Ama o sinir bozucu bilgiyi söküp atamıyorum: İklim krizi ile birlikte afetlerin yeni normalimiz olacağı, bu korkunun, bu dehşetin türlü veçhesi ile yeniden ve yeniden karşımıza çıkacağı, donan bu anın çözülmeyeceği bilgisi. Öngörü değil, bilgi. Dün sel, bugün yangın, öbür gün dolu. “Kim yaktıysa ciğeri yansın,” diyen feryatları okuyorum. “E yanıyor ya” yazmak geliyor içimden.
Biz yaktık tabii. Sen, ben, hepimiz. Bu yangının bu kıvılcımını çakmadık belki ama aldığımız her fazladan giysiyle, doymak bilmeden tükettiklerimizle, yurttaşlığı bir oturup tanımlamayıp üstlenmediğimiz sorumluluklarımızla. Şirketlerin talanına verdiğimiz izinle, sormadığımız hesaplar, çıkmadığımız sokaklarla. Çok sevdiğim Kıbrıs deyişiyle: Ya ne olacağıdı?
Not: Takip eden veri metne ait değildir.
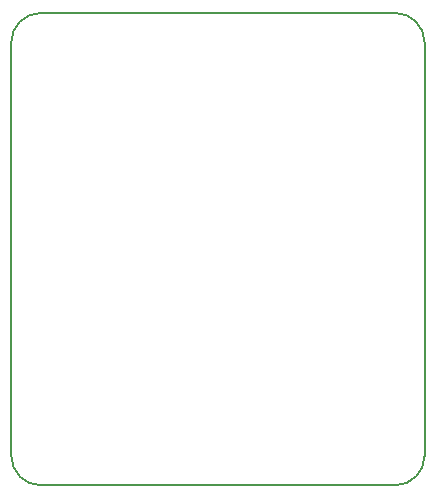
<source format=gbr>
G04 DipTrace 3.1.0.1*
G04 SerialNixieDriver.BoardOutline.gbr*
%MOIN*%
G04 #@! TF.FileFunction,Profile*
G04 #@! TF.Part,Single*
%ADD11C,0.005512*%
%FSLAX26Y26*%
G04*
G70*
G90*
G75*
G01*
G04 BoardOutline*
%LPD*%
X492441Y394016D2*
D11*
X1673543D1*
G03X1771969Y492441I0J98425D01*
G01*
Y1870394D1*
G03X1673543Y1968819I-98425J0D01*
G01*
X492441D1*
G03X394016Y1870394I0J-98425D01*
G01*
Y492441D1*
G03X492441Y394016I98425J0D01*
G01*
M02*

</source>
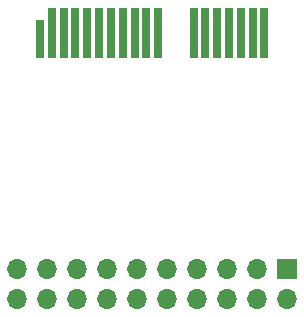
<source format=gbr>
%TF.GenerationSoftware,KiCad,Pcbnew,7.0.7-7.0.7~ubuntu22.04.1*%
%TF.CreationDate,2023-10-27T12:25:06+02:00*%
%TF.ProjectId,logic_probe,6c6f6769-635f-4707-926f-62652e6b6963,rev?*%
%TF.SameCoordinates,Original*%
%TF.FileFunction,Soldermask,Top*%
%TF.FilePolarity,Negative*%
%FSLAX46Y46*%
G04 Gerber Fmt 4.6, Leading zero omitted, Abs format (unit mm)*
G04 Created by KiCad (PCBNEW 7.0.7-7.0.7~ubuntu22.04.1) date 2023-10-27 12:25:06*
%MOMM*%
%LPD*%
G01*
G04 APERTURE LIST*
%ADD10R,1.700000X1.700000*%
%ADD11O,1.700000X1.700000*%
%ADD12R,0.700000X4.300000*%
%ADD13R,0.700000X3.200000*%
G04 APERTURE END LIST*
D10*
%TO.C,J2*%
X111435000Y-102350000D03*
D11*
X111435000Y-104890000D03*
X108895000Y-102350000D03*
X108895000Y-104890000D03*
X106355000Y-102350000D03*
X106355000Y-104890000D03*
X103815000Y-102350000D03*
X103815000Y-104890000D03*
X101275000Y-102350000D03*
X101275000Y-104890000D03*
X98735000Y-102350000D03*
X98735000Y-104890000D03*
X96195000Y-102350000D03*
X96195000Y-104890000D03*
X93655000Y-102350000D03*
X93655000Y-104890000D03*
X91115000Y-102350000D03*
X91115000Y-104890000D03*
X88575000Y-102350000D03*
X88575000Y-104890000D03*
%TD*%
D12*
%TO.C,J1*%
X109500000Y-82300000D03*
X108500000Y-82300000D03*
X107500000Y-82300000D03*
X106500000Y-82300000D03*
X105500000Y-82300000D03*
X104500000Y-82300000D03*
X103500000Y-82300000D03*
X100500000Y-82300000D03*
X99500000Y-82300000D03*
X98500000Y-82300000D03*
X97500000Y-82300000D03*
X96500000Y-82300000D03*
X95500000Y-82300000D03*
X94500000Y-82300000D03*
X93500000Y-82300000D03*
X92500000Y-82300000D03*
X91500000Y-82300000D03*
D13*
X90500000Y-82850000D03*
%TD*%
M02*

</source>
Hak mücadelesinin ortak olduğunu anlamak istemediğimiz, yurttaşlığın haklar ve sorumluluklar olduğunu fark edip sorumluluklarımızı almadığımız için. Yangın söndürmeye giden iki genci linç etmeye kalkacak kadar gözümüz döndüğü için. Ankara’da gecenin bir vaktinde hayatlarını kurtarmak için evlerinden kaçmak zorunda kalan translarla bir orman köyünde alevlerden kaçmak zorunda kalanların ortaklığını anlatamadığımız için. O gelmeyen uçakların hesabını sormakla göçmenlerin haklarının hesabını tutmanın aynı sathı müdafaa etmek olduğuna inanmadığımız için. Biz körükledik alevleri. Tüm bunları bir “romantiklik” sandığımız, sevgili Ayşe Çavdar’ın yazdığı gibi “matematik ve hukuk temelli bir siyaset üretmek” olduğu gerçeğini görmezden geldiğimiz için.
Çok sevgili ve eski bir arkadaşımın “Kahrolsun içindeki insan sevgisi Damla,” lafına vermek isteyip de veremediğim cevabı bırakayım buraya: “Yahu insan sevgisi değil, hayatta kalma dürtüsü!”. Tek başına hayatta kalamayan türümüzün birbiri ile, doğa ile, gezegeni ile itişmeden yaşamanın bir yolunu bulamazsa silinip gideceğini bilerek…
Bekliyoruz. Zaman geçmiyor, yangın büyüyor. Biz, birbirimizi yiyoruz. Alevler gezegeni yutuyor.